*WORK INSTRUCTION*
Reproduce word for word the passage of the M.P. Abdussamad Samadani biography below, starting at the words "M.P. Abdussamad Samadani (born" and stopping after "PhD from Jawaharlal Nehru University, New Delhi.".

M.P. Abdussamad Samadani (born 1 January 1959) is an Indian politician, orator, writer and scholar. He knows  Malayalam, English, Urdu, Hindi, Arabic, Persian and Sanskrit languages. Samadani was awarded Doctor of Philosophy degree from Jawaharlal Nehru University, New Delhi.

Personal life 
M.P. Abdussamad Samadani was born as son of M.P. Abdul Hameed Haidari and Ottakath Zainab on 1 January 1959 at Kottakkal, Malappuram district.

Education 
Samadani holds a Bachelor of Arts with First Rank, Master of Arts with Second Rank from Farook College in 1982, and M. Phil. from University of Calicut in 1986, LLB from Government Law College, Kozhikode in 2003. He did his PhD from Jawaharlal Nehru University, New Delhi.

Political career 
Samadani is a two time Parliament member (Rajya Sabha: 1994-2000, 2000-2006). He was a member of Kerala Legislative Assembly (Kottakkal constituency) from 2011 to 2016. He was nominated as the Convenor of the Parliamentary Sub-committee on Universities and Higher Education and  Member of Central Advisory Board of Education, Government of India.  He was also  a member of India’s official and parliamentary delegations to Saudi Arabia, Egypt, Syria and Jordan, appointed by the Union government. He also worked as a member of Kerala Sahitya Academy and Kerala Kalamandalam. He was elected as Member of parliament, Lok Sabha representing Malappuram (Lok Sabha constituency) through by - election held in 2021.

*DATA PROVIDED*

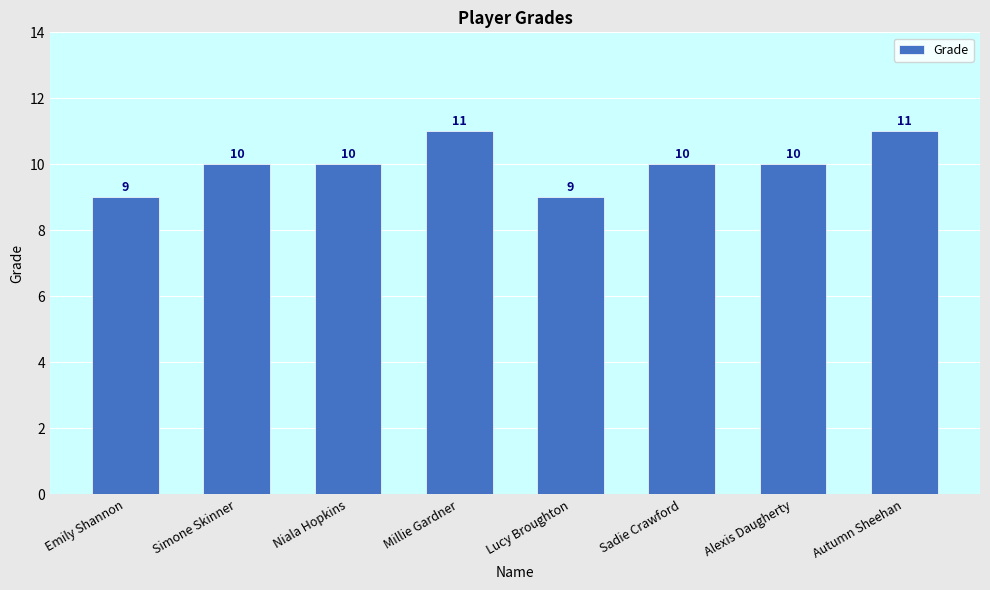

What is the ratio of the value at Emily Shannon to the value at Sadie Crawford?

0.9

*EXERCISE OUTPUT*
M.P. Abdussamad Samadani (born 1 January 1959) is an Indian politician, orator, writer and scholar. He knows  Malayalam, English, Urdu, Hindi, Arabic, Persian and Sanskrit languages. Samadani was awarded Doctor of Philosophy degree from Jawaharlal Nehru University, New Delhi.

Personal life 
M.P. Abdussamad Samadani was born as son of M.P. Abdul Hameed Haidari and Ottakath Zainab on 1 January 1959 at Kottakkal, Malappuram district.

Education 
Samadani holds a Bachelor of Arts with First Rank, Master of Arts with Second Rank from Farook College in 1982, and M. Phil. from University of Calicut in 1986, LLB from Government Law College, Kozhikode in 2003. He did his PhD from Jawaharlal Nehru University, New Delhi.